Eriq Gardner Looks at Player Raters

THT Fantasy Focus

My April prices will finally get posted here, later today. They are like a primitive version of a player rater like those found at ESPN, Yahoo, CBS and Rototimes, the kind Eriq Gardner writes about at Hardball Times today. Primitive in the sense that the sophisticated big-media versions calculate their values automatically, plugging the stats into a formula and spitting it forth, while I cut and paste stats into a rather elaborate spreadsheet, make some adjustments because of the number of samples, and then generate a report.

Gardner’s point about what the player raters are actually measuring is a good one. Head to head values are a lot less useful to a classic Rotisserie player than straight 4×4 values. And vice versa. And, it doesn’t need to be repeated, values generated from current stats measure what has happened, not what will happen. But I think Eriq misses the main point with the raters and why they’re of value: they synthesize (or should synthesize) the fantasy categories into one score.

Looking at the stats of two players with different profiles, it can be hard to judge which is more valuable. A player rater that properly reflects the values of your league (or at least lets you know what it is measuring) let’s you assess the aggregated value of a player in all the categories. That Jason Frasor is more valuable than Felix Hernandez thus far tells us something about the teams these guys are on, and it tells us something about their stability in the standings.

The player rater also tells us which players are running ahead of pace, and which are running behind. If we know that Ian Kinsler is currently earning $52, we can judge that he is likely to earn relatively less for his team the rest of the way than he has thus far. If we know that Big Papi is earning $2 right now, we can hope that his contribution is going to increase dramatically the rest of the way (though, if we expected him to earn $20 on the year, and he’s earning $2 now, he needs to earn about $23 each of the remaining five months to get back on par). 

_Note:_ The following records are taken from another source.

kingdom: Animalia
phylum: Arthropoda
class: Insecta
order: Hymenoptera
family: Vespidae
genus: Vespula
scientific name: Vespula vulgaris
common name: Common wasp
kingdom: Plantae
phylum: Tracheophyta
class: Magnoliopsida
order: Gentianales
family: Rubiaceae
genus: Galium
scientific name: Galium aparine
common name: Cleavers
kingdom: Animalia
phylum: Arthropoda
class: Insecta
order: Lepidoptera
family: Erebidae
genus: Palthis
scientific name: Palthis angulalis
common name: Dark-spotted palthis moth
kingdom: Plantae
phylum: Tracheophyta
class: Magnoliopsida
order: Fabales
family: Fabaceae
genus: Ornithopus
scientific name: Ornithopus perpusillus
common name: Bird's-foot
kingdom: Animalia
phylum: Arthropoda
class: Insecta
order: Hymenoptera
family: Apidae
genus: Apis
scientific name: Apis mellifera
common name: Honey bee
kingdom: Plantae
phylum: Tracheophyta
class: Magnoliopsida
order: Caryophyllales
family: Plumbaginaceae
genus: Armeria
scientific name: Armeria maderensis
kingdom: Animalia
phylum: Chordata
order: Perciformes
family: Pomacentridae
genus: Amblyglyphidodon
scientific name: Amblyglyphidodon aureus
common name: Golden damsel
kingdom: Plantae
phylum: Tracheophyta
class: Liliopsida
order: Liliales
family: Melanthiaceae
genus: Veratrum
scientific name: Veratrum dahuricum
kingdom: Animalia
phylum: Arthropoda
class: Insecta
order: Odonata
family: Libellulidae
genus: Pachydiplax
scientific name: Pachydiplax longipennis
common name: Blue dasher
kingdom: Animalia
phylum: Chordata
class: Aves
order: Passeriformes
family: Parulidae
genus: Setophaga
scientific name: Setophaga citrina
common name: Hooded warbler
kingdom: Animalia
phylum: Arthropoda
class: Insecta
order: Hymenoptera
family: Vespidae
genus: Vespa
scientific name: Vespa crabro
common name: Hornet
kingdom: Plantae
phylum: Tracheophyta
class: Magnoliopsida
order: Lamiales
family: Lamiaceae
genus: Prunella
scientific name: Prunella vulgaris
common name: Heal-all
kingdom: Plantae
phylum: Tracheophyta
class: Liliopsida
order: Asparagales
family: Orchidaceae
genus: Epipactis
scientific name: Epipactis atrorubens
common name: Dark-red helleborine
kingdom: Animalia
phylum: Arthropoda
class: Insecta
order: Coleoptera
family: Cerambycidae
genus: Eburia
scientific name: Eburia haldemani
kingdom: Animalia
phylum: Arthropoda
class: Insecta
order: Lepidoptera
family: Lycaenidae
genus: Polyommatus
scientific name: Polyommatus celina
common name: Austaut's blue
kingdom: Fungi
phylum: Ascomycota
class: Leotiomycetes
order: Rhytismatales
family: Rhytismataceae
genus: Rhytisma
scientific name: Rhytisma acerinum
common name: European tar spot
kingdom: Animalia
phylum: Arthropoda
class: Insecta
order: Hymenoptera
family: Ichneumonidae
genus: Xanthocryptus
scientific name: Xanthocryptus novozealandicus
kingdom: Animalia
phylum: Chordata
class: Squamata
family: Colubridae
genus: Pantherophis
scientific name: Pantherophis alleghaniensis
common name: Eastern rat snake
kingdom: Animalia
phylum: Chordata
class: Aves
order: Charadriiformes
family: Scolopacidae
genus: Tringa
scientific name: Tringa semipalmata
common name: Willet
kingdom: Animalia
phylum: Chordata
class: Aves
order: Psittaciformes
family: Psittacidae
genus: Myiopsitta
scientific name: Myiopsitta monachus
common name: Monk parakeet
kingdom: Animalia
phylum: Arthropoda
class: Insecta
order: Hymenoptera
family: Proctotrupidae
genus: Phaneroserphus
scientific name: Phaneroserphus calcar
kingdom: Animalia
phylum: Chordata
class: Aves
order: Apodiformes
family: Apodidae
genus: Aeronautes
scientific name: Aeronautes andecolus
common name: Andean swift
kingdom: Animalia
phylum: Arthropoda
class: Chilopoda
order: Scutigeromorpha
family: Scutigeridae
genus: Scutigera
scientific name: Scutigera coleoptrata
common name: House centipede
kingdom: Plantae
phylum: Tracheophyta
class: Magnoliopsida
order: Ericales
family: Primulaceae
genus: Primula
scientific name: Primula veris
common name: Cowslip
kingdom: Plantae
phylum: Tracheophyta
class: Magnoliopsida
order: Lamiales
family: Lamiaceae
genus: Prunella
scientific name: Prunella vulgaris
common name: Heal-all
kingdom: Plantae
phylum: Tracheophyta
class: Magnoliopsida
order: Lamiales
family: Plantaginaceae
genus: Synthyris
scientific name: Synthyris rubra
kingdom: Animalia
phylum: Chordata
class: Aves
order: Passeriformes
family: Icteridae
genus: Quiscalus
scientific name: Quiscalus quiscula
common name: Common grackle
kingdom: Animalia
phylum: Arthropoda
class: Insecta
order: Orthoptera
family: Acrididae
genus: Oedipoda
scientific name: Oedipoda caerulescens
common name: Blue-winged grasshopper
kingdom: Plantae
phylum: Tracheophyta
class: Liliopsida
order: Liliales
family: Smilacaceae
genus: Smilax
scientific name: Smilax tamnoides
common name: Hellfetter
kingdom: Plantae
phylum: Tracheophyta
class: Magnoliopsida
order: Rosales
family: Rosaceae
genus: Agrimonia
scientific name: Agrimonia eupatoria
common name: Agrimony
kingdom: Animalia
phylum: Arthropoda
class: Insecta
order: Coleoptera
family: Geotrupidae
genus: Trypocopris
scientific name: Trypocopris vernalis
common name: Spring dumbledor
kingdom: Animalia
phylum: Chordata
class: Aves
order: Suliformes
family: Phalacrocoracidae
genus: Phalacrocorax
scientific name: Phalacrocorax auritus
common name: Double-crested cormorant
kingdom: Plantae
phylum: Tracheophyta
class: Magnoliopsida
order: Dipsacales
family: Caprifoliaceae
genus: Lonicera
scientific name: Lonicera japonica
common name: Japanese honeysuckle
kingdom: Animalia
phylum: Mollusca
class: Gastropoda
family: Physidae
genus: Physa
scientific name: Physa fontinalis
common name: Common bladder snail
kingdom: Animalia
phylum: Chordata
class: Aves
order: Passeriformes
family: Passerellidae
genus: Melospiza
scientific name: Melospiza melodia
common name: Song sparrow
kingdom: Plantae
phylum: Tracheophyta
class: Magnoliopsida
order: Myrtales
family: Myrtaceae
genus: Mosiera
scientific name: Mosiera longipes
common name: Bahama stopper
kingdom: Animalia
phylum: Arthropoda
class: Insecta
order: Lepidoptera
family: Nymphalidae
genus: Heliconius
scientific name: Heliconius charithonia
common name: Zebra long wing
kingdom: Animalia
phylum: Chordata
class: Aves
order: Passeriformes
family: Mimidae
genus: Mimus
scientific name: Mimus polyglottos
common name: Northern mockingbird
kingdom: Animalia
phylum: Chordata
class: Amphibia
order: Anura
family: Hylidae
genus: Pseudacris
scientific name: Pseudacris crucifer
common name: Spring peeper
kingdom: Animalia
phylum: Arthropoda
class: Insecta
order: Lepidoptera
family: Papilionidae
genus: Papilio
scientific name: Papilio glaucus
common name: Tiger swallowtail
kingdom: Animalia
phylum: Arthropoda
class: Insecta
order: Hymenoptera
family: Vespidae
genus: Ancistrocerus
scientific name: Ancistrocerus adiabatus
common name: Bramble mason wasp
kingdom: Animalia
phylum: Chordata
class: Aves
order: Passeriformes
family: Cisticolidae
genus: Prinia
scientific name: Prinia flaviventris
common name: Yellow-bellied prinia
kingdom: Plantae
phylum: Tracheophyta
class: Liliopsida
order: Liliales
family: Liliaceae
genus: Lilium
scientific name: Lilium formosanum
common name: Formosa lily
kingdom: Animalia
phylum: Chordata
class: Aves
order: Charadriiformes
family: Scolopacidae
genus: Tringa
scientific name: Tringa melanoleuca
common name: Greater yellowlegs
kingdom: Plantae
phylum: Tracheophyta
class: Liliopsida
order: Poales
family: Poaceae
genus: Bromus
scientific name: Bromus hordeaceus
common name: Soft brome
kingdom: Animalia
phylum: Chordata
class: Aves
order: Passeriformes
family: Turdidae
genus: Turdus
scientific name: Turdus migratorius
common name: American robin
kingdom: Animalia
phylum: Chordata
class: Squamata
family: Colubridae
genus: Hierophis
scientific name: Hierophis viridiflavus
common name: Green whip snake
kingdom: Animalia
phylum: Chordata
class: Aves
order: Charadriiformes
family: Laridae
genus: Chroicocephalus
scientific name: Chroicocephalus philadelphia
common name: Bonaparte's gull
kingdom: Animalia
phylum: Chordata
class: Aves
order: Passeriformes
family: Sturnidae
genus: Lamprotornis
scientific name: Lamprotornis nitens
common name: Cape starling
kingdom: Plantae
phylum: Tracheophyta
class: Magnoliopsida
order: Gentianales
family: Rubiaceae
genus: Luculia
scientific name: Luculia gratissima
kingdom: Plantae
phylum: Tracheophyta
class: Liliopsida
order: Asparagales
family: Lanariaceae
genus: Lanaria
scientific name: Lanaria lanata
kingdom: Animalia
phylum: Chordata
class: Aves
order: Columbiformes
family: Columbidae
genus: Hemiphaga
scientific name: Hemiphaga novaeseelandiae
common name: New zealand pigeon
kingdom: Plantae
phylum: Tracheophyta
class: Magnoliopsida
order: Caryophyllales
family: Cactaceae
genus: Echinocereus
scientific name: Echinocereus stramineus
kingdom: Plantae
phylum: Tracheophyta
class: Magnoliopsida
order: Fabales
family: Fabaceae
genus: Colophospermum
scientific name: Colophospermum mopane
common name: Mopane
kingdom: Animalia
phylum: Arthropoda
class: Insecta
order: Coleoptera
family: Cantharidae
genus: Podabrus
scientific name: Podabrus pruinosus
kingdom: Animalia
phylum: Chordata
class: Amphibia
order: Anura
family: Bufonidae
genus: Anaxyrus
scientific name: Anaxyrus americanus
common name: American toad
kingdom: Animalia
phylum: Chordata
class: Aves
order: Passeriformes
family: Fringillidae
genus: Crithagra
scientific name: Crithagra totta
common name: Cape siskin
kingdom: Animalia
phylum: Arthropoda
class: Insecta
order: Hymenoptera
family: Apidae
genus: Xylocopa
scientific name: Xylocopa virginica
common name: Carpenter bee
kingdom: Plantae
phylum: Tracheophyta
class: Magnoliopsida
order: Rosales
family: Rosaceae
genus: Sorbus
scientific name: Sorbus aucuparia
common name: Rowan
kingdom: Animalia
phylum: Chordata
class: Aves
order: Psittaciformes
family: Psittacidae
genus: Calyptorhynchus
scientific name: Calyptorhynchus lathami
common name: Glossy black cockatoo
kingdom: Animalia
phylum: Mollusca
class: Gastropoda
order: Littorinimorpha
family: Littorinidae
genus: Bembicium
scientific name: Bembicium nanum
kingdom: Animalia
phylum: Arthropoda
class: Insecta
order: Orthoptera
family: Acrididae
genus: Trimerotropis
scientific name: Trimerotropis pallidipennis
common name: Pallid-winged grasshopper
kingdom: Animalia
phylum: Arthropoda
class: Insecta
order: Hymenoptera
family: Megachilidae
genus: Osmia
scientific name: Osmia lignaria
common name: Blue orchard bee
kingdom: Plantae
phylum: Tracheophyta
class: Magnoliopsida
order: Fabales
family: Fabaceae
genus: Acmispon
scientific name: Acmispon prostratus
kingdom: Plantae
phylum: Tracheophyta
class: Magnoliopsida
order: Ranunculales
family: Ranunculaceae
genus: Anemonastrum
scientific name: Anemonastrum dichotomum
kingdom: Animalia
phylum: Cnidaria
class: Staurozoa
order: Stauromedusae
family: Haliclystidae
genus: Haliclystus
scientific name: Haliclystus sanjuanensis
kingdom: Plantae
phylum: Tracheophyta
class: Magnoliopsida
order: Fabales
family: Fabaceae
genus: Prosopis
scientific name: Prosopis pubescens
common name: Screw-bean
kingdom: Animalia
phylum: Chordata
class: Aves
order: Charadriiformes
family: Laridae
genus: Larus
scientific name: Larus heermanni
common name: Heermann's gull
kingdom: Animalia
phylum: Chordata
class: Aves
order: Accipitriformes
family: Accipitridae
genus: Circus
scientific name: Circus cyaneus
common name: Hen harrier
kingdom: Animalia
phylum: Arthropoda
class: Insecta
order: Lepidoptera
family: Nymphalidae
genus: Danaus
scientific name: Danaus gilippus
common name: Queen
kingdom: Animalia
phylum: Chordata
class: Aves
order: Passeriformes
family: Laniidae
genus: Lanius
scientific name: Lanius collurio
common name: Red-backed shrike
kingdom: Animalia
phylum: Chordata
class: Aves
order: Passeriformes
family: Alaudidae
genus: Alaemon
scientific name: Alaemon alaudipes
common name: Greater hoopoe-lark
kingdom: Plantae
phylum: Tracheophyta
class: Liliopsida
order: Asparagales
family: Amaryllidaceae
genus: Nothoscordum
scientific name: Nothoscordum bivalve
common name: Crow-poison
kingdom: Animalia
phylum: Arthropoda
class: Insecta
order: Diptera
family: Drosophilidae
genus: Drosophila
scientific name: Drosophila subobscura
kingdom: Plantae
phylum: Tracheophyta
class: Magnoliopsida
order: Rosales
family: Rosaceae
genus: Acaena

I don’t think you could tell the difference between a set of $20 and $23 stats, unless they were side by side.

Player Raters are overrated and underrated, too, it seems. Like most tools, it depends on what you do with them.

Is it too late to win?

KFFL – Baseball HQ

There is something weird going on at KFFL. Old stories from BaseballHQ are showing up, which is fine, but with new dates. This story is from 2003, I think, but the data is important. I’m not so sure about the conclusion.

It is good to know when you can count on the overall volatility of the standings to have “setttled.” I’m not sure I wouldn’t have guessed mid May, but I like some evidence.

I’m also sure that the volatility by category indexes, showing that stolen bases and saves change the least, is counterintuitive and correct. Alas, I’m pretty sure that the article’s conclusion, that this means buy steals and saves on draft day and trade for power later, is wrong, for all the reasons the article points out these categories are the most stable.

Still, despite its date of birth, this and probably other baseballHQ goldies are well worth checking out at KFFL.

It May Be Time to Acquire Power

Derek Carty–THT Fantasy Focus

The Hit Tracker reports that home runs are flying about five feet farther than they were last year and there is little chance this is random, which may mean the ball is juiced. Derek Carty explains how you can turn this into an advantage, maybe.

I’m not sure what to make of The Hit Tracker, Greg Rybarczyk’s trajectory simulator software. It is certainly impressive and I feel comfortable relying on it’s individual stats for the fun business of characterizing blasts, but is it really accurate enough to get granular over an average of five feet per homer? Is it accurate enough to say that the ball is juiced based on the Hit Tracker reports? 

I’m not saying I know it isn’t, but I’m skeptical. Still, it isn’t a bad idea to look at guys who had just barely enough power last year (Jack Cust leads that list, along with Ryan Braun and Mark Reynolds in the AL) and think that they just might benefit. 

Also, to clear up an issue in Carty’s story: If there is m ore hitting in the year, the value of the best pitchers generally goes up. And if there is more pitching, the value of the best hitters usually goes up.